→ **Fragmento del texto**
########################################

1 Tratándose de un honor cargado de significaciones simbólicas llegadas a América Latina por la influencia hispana, floreciente en España durante los siglos XIV y XV, cuyo valor y guarda era vital para la identidad y el reconocimiento de cada individuo que lo portaba y que lo depositaba en su cónyuge e hijos. Pitt-Rivers (1968, p. 22) advierte a este respecto que el honor en las sociedades tradicionales, ''es el valor de una persona a sus propios ojos, pero también a ojos de su sociedad''.

2 Ahora bien, en los códigos penales colombianos, la figura de la legítima defensa del honor floreció durante la expedición del Código de 1943 inspirado, según Antonio José Cancino (1982), en las influencias del fascismo italiano, pues no existe el tipo penal que a continuación se transcribe en el Código de 1837 ni en el de 1890:

''Artículo 382. El que dé muerte o cause lesiones en la persona del cónyuge, de la hija o de la hermana, que haya llevado una vida honesta, y a quienes sorprenda en ilegítimo acceso carnal, o al hombre con quien se verifique tal acto, se impondrán las respectivas sanciones de que tratan los dos capítulos anteriores, disminuidas hasta en las dos terceras partes, o imponerse el perdón judicial, y aún excusarse de responsabilidad.

La anterior sanción se aplicará al que llevado por intenso dolor a causa de tal ofensa, comete el homicidio o las lesiones en las personas mencionadas, aunque no las haya sorprendido en el acto carnal''.

########################################

Elementos guardados de una colección
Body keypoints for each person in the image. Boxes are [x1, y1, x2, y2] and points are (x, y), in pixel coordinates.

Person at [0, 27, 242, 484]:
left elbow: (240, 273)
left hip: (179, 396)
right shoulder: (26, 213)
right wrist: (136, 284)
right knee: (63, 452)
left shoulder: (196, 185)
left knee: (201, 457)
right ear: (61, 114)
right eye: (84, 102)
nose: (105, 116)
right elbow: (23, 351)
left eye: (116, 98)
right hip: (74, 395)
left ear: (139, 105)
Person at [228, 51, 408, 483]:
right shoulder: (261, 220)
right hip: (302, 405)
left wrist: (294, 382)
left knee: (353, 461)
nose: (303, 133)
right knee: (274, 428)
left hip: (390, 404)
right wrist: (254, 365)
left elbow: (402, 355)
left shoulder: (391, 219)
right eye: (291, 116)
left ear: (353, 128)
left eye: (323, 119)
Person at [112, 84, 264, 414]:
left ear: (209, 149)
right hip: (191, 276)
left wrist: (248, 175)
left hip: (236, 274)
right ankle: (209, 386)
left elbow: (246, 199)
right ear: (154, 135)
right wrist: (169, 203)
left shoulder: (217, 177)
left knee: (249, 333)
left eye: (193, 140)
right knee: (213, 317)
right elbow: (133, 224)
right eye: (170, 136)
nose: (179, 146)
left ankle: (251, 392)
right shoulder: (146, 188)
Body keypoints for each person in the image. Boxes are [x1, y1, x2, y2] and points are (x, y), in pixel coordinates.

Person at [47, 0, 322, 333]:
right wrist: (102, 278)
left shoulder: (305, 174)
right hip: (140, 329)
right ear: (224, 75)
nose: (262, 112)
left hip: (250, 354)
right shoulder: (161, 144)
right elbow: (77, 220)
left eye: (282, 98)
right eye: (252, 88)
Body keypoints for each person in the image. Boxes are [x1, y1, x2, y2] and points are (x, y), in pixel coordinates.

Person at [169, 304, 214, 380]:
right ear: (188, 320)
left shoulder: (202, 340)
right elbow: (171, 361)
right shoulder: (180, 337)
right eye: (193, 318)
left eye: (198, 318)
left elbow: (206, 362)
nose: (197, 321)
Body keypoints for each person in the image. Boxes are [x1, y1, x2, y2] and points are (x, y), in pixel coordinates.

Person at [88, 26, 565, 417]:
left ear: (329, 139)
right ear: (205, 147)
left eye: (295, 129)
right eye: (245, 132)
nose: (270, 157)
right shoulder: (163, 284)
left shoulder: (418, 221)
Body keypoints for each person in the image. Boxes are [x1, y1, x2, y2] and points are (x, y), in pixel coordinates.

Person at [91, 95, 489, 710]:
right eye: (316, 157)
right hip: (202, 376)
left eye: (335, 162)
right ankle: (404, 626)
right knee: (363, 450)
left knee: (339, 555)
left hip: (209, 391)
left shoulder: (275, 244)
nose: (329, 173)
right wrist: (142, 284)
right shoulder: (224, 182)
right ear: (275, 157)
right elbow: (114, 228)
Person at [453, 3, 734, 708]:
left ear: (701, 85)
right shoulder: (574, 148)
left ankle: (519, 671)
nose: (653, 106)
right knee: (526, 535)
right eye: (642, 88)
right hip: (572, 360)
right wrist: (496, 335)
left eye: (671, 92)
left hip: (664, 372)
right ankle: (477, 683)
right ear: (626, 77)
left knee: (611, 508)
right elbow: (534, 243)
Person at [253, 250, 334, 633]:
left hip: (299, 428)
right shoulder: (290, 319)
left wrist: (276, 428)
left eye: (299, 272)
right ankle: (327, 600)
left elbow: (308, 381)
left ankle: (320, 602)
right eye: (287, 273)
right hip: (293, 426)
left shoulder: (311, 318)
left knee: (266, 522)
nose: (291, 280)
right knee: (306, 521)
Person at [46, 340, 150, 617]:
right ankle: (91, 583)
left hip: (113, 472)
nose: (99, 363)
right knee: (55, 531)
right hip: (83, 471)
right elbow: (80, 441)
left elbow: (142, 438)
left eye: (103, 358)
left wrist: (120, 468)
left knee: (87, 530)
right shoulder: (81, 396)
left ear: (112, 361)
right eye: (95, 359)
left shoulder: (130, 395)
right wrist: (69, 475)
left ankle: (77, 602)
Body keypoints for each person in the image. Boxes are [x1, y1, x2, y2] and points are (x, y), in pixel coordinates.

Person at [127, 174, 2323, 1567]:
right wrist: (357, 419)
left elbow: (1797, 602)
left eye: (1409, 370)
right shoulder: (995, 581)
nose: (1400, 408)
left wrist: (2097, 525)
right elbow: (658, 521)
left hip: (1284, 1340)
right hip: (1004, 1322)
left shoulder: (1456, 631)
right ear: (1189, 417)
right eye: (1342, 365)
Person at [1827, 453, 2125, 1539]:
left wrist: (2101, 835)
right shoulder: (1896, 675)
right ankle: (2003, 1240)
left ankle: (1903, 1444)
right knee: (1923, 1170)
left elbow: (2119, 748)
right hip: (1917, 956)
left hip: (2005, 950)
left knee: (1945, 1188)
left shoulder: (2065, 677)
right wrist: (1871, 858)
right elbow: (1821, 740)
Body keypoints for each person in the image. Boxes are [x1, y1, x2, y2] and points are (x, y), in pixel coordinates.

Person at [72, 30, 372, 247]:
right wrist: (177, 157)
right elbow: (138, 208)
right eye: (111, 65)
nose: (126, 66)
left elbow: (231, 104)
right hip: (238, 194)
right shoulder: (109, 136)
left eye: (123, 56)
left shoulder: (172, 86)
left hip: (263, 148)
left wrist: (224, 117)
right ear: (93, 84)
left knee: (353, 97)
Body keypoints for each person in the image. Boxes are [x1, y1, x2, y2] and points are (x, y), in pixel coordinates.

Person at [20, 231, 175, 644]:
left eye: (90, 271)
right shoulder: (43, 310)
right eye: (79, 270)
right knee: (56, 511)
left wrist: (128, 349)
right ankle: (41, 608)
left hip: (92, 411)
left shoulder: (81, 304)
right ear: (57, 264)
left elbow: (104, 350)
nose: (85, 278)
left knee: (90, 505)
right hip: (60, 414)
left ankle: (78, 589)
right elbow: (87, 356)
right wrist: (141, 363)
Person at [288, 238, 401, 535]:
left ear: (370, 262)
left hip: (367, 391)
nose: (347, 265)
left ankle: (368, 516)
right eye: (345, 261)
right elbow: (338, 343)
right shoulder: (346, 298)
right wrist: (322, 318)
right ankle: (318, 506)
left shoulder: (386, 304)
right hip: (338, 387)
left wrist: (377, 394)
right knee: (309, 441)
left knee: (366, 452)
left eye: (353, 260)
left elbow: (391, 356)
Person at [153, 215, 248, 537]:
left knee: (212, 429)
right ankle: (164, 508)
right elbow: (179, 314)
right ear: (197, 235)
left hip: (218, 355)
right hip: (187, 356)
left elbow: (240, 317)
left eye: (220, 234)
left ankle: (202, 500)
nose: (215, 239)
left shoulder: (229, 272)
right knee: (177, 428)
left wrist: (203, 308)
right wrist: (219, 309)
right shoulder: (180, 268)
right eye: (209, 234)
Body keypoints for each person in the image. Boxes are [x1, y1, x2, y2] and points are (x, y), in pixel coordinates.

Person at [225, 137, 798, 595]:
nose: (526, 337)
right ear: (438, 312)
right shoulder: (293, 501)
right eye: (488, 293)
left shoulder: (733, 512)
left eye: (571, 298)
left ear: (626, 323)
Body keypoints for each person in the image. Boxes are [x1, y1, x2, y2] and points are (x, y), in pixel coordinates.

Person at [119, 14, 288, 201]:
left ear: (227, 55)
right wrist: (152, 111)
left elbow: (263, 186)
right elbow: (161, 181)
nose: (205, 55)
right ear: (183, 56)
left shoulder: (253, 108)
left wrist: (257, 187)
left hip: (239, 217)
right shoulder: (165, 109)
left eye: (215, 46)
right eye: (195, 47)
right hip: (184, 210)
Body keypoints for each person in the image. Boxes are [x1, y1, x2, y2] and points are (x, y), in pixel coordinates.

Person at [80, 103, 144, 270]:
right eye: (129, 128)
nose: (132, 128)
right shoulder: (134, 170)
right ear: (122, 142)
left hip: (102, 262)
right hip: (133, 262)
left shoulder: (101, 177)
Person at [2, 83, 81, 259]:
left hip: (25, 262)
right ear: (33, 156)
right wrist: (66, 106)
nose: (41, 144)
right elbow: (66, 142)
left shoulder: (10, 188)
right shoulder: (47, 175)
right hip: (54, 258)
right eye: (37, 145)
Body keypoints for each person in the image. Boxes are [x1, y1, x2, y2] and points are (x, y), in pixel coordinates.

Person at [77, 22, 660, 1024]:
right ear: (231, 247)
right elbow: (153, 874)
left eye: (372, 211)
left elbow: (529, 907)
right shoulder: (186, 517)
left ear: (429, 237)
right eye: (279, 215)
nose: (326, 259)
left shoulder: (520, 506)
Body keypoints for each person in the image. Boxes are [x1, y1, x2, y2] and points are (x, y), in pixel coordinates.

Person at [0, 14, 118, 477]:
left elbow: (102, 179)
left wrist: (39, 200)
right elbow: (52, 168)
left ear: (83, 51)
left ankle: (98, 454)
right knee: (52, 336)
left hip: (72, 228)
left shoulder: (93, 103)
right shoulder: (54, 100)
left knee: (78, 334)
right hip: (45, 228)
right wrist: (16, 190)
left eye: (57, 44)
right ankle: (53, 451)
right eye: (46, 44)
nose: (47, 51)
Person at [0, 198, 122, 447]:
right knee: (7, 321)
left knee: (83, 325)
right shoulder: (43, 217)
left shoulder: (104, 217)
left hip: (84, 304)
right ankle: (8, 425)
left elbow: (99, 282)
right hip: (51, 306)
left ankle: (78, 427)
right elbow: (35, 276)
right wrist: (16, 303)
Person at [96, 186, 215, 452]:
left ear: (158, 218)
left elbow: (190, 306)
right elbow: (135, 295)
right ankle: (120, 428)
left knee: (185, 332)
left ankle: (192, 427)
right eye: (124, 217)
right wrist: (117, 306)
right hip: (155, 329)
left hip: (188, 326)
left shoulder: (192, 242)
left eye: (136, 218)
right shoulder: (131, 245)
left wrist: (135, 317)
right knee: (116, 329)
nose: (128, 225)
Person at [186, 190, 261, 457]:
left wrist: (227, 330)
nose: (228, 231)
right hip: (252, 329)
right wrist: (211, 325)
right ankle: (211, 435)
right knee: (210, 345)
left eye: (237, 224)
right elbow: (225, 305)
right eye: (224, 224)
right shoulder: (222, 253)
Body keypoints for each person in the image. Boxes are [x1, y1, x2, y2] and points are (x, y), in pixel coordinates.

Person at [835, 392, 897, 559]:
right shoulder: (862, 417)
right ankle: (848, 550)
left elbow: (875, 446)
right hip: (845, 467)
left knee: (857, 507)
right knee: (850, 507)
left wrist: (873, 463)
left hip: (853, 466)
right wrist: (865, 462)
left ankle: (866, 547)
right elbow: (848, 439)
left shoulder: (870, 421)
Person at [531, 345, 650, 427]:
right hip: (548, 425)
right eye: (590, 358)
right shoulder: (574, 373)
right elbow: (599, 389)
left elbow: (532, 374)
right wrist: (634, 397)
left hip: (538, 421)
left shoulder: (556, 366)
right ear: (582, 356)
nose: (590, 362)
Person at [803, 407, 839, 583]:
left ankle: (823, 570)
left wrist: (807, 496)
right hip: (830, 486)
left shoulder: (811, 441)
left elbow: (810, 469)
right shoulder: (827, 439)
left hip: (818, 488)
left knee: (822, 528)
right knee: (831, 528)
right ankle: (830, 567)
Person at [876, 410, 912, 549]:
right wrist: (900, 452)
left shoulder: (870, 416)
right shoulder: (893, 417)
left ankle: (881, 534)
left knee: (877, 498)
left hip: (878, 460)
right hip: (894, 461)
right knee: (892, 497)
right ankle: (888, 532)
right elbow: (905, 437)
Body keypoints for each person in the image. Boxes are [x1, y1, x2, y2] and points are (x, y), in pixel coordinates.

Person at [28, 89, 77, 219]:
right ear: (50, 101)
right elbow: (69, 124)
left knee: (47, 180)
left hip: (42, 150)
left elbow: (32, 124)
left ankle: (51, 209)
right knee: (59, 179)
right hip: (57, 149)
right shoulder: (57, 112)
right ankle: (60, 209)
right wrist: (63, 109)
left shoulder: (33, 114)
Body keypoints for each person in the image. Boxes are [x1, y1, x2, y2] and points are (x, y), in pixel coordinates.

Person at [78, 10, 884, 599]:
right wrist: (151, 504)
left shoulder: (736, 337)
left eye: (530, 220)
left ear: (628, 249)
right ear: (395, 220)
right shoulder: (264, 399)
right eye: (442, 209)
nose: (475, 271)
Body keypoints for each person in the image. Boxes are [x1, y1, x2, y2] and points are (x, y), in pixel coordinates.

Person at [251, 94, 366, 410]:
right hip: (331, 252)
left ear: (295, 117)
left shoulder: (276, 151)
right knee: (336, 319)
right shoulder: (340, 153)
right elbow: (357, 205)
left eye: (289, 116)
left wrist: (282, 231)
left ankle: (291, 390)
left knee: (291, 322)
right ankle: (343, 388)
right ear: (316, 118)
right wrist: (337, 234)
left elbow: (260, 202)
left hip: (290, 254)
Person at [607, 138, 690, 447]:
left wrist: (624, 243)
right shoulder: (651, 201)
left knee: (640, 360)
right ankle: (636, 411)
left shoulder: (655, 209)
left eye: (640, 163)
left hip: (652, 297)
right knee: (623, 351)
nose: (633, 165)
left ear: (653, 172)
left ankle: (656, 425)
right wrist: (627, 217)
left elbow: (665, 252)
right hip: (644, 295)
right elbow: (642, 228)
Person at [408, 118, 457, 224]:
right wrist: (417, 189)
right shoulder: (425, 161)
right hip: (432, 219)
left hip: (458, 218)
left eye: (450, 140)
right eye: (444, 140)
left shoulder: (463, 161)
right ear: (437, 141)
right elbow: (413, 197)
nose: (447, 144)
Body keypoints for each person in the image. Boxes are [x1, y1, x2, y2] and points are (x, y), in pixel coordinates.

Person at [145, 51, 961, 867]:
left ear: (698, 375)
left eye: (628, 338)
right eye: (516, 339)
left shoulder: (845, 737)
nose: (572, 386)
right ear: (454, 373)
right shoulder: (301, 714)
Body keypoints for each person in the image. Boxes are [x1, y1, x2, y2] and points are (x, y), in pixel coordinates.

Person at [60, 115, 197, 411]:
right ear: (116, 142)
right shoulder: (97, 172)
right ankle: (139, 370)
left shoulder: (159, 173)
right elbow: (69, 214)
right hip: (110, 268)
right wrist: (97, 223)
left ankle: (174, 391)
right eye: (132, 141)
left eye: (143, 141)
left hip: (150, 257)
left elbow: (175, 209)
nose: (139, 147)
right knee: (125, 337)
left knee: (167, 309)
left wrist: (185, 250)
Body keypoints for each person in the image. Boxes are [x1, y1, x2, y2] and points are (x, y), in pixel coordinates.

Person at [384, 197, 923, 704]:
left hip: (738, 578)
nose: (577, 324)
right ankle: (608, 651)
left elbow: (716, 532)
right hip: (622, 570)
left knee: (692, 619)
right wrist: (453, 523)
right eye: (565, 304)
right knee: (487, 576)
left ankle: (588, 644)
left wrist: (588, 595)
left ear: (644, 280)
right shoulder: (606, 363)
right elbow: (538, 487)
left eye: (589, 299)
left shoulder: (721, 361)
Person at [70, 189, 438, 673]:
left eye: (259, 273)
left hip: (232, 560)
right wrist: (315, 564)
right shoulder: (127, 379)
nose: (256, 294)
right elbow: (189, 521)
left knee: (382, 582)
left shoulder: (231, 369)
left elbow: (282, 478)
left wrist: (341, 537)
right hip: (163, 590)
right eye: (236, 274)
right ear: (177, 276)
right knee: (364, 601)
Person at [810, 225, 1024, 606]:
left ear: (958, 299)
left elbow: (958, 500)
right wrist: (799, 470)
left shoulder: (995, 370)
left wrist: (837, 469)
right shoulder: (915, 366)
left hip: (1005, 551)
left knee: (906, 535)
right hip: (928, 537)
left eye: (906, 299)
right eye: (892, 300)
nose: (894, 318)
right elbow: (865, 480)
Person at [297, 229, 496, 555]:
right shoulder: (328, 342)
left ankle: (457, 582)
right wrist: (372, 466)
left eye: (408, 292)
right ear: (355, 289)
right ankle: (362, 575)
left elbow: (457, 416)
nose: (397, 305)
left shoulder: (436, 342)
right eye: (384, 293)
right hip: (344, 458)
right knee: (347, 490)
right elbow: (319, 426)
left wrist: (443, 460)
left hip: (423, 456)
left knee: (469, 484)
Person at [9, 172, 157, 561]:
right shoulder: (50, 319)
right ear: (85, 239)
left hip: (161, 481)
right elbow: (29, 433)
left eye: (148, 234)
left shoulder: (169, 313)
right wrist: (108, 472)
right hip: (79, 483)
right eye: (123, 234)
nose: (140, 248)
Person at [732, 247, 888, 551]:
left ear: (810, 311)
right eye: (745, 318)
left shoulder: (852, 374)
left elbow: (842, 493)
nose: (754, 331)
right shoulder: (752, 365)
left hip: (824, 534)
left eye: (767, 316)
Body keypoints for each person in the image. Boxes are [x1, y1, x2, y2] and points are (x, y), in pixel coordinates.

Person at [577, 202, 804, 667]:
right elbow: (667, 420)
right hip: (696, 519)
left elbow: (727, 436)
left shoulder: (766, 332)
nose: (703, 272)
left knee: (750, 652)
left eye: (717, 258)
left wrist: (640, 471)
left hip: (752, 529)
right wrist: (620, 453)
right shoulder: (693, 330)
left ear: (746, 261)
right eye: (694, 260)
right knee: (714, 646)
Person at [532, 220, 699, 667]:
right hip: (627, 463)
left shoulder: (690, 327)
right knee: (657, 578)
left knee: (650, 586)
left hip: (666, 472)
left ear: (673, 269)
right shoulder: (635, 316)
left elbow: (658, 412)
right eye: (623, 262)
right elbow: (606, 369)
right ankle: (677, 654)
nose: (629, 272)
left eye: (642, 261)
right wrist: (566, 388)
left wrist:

########################################

→ **Complete lo siguiente**
A. Traduzca al inglés esta oración del fragmento sobre la legítima defensa del honor: «Pitt-Rivers (1968, p. 22) advierte a este respecto que el honor en las sociedades tradicionales, ''es el valor de una persona a sus propios ojos, pero también a ojos de su sociedad''».
B. Prosiga el fragmento sobre la legítima defensa del honor a partir del punto en que se detiene.
Las filas provienen de una fuente distinta.

→ **Respuestas escritas**
A. In this regard, Pitt-Rivers (1968, p. 22) notes that honor in traditional societies "is the value of a person in their own eyes, but also in the eyes of their society."

B.
3 Puede leerse algunos debates en torno a la expedición del artículo 382 de 1943 como por ejemplo la posición de CARLOS LOZANO Y LOZANO: ''Dar derecho al marido de matar a la mujer, al padre de matar a la hija, al hermano de matar a la hermana, y no aceptar para las mujeres que proceden en iguales condiciones movidas por el mismo impulso excusante alguna, es rendir un homenaje brutal al predominio abusivo que el varón ejerce sobre todas las actividades sociales, como dueño de hacer las leyes. Ese sistema existió en el derecho romano primitivo, donde la familia, fundada no sobre los lazos de afecto y de la sangre sino del simple poder, sobre la potestad, autorizaba al páter familias, para dar muerte a los esclavos, a los hijos y a la esposa. En el caso concreto del adulterio, habiendo la ley conminando la pena de muerte para este delito, se entendía que la aplicación de esa pena correspondía al marido. El sistema es, por lo menos, lógico y coherente, dentro de su rigidez brutal.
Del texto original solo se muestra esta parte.